#### PROBLEM TO WORK ON
Go through the material below line by line and count those containing "give". Write the count and nothing more.

#### MATERIAL FOR THIS EXERCISE
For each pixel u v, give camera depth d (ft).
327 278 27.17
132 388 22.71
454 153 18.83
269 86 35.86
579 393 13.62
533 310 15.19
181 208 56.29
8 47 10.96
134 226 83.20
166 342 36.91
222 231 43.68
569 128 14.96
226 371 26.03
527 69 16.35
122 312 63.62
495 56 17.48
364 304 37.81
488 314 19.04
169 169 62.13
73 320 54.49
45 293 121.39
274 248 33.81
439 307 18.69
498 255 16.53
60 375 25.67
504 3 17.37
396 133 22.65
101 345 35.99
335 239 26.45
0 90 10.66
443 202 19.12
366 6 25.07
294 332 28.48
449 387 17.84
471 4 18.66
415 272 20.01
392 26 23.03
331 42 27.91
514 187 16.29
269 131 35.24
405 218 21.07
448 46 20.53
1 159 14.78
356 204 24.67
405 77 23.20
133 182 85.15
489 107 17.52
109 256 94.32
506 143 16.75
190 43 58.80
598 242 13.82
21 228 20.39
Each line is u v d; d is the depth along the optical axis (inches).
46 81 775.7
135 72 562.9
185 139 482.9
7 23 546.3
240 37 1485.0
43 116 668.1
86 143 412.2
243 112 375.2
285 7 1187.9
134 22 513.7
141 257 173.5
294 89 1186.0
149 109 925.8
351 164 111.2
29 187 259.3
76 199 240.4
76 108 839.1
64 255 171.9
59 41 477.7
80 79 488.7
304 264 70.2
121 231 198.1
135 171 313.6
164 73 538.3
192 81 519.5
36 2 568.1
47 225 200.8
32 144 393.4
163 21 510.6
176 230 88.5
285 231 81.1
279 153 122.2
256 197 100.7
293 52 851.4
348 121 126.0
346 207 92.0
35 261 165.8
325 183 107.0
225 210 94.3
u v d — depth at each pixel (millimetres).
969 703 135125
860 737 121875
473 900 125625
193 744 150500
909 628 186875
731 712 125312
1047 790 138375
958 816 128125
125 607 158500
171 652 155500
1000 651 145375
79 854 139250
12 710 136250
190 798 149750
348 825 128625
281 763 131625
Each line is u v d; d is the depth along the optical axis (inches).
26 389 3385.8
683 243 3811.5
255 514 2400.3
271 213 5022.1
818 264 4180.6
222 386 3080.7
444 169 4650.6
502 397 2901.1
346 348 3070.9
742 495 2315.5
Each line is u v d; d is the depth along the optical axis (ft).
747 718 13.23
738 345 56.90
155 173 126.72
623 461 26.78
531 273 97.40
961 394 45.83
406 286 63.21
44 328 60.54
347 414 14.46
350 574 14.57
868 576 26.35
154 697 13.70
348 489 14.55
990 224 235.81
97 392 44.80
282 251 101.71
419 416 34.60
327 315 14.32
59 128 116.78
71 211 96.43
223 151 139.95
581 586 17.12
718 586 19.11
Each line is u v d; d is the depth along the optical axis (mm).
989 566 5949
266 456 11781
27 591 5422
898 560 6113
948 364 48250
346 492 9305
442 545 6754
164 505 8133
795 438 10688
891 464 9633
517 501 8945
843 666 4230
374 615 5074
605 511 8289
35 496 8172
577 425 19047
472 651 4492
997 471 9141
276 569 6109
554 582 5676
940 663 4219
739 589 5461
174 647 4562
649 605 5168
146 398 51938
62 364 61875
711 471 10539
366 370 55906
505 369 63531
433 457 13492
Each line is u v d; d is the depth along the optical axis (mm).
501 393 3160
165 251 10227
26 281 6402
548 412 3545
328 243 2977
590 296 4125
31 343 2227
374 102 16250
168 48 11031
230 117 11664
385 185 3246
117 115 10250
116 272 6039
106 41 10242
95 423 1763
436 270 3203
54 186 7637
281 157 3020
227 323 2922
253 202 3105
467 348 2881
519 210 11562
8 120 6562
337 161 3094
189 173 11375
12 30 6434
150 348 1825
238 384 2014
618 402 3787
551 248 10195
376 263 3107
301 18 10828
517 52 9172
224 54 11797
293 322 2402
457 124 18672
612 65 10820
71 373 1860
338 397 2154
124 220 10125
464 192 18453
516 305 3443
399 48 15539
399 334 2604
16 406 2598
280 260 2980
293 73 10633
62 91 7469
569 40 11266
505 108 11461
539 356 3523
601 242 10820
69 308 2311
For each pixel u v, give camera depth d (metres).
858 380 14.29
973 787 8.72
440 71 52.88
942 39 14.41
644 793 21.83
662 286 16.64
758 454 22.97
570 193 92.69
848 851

#### OUTPUT
2